** Task goal **
Rewrite the material with every "lens line" switched to "intrinsics line" and the rest left unchanged. Omit the pictures from your answer.

** Data block **
Content starts
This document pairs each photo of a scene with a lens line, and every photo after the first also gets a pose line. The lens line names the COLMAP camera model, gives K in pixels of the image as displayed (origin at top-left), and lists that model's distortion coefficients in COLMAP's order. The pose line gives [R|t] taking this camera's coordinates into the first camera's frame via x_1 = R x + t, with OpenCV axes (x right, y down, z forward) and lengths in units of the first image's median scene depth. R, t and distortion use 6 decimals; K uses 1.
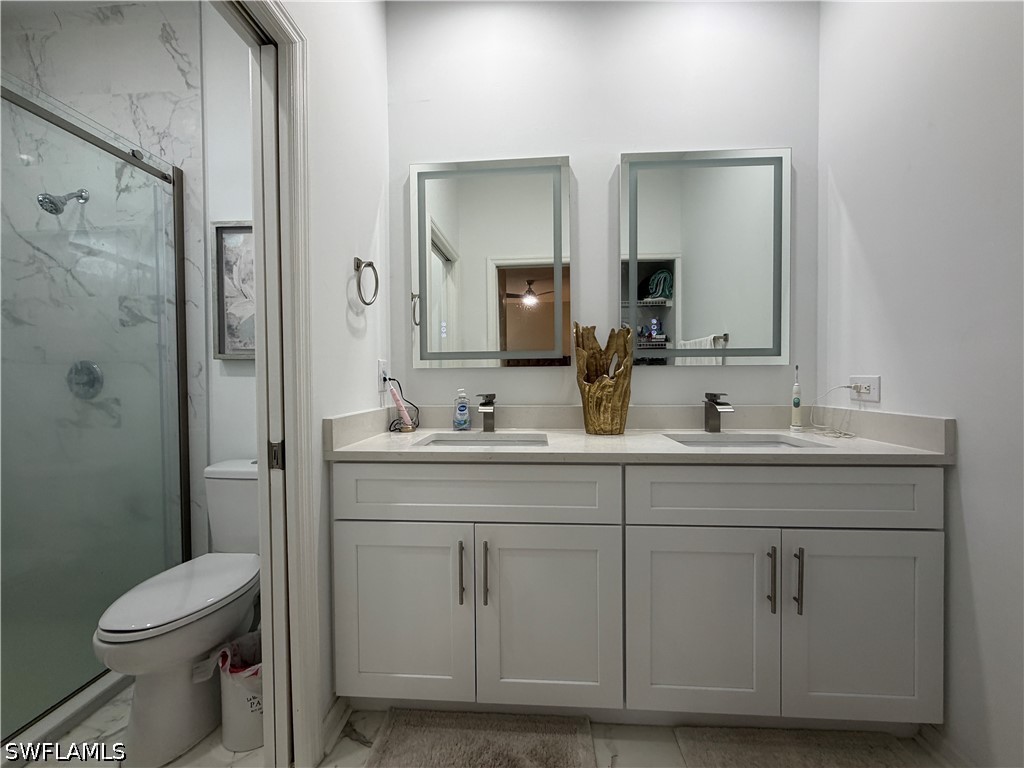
lens RADIAL K [[409.4, 0, 509.3], [0, 409.4, 383.3], [0, 0, 1]] dist [0.002992, 0.000224]
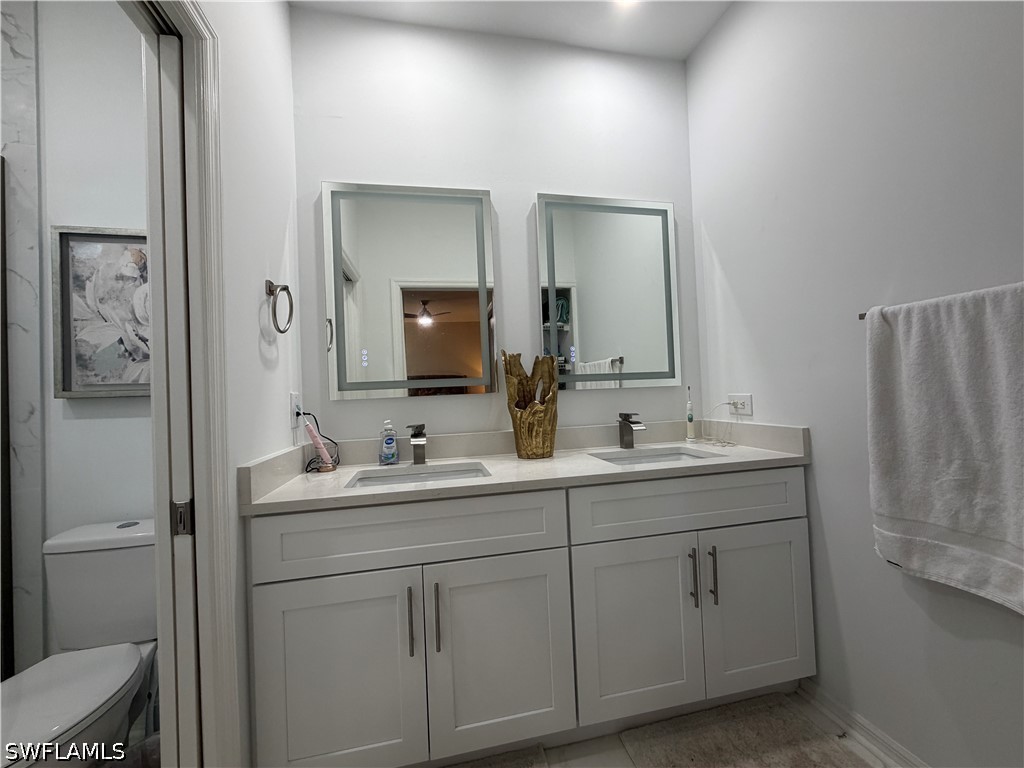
lens RADIAL K [[409.4, 0, 512.8], [0, 409.4, 384.2], [0, 0, 1]] dist [0.002992, 0.000224]
pose [[0.962394, -0.026573, 0.270355, -0.098693], [0.038216, 0.998551, -0.037894, -0.024845], [-0.268956, 0.046801, 0.962015, 0.010187]]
Content ends
** Expected answer **
This document pairs each photo of a scene with a intrinsics line, and every photo after the first also gets a pose line. The intrinsics line names the COLMAP camera model, gives K in pixels of the image as displayed (origin at top-left), and lists that model's distortion coefficients in COLMAP's order. The pose line gives [R|t] taking this camera's coordinates into the first camera's frame via x_1 = R x + t, with OpenCV axes (x right, y down, z forward) and lengths in units of the first image's median scene depth. R, t and distortion use 6 decimals; K uses 1.
lens RADIAL K [[409.4, 0, 509.3], [0, 409.4, 383.3], [0, 0, 1]] dist [0.002992, 0.000224]
lens RADIAL K [[409.4, 0, 512.8], [0, 409.4, 384.2], [0, 0, 1]] dist [0.002992, 0.000224]
pose [[0.962394, -0.026573, 0.270355, -0.098693], [0.038216, 0.998551, -0.037894, -0.024845], [-0.268956, 0.046801, 0.962015, 0.010187]]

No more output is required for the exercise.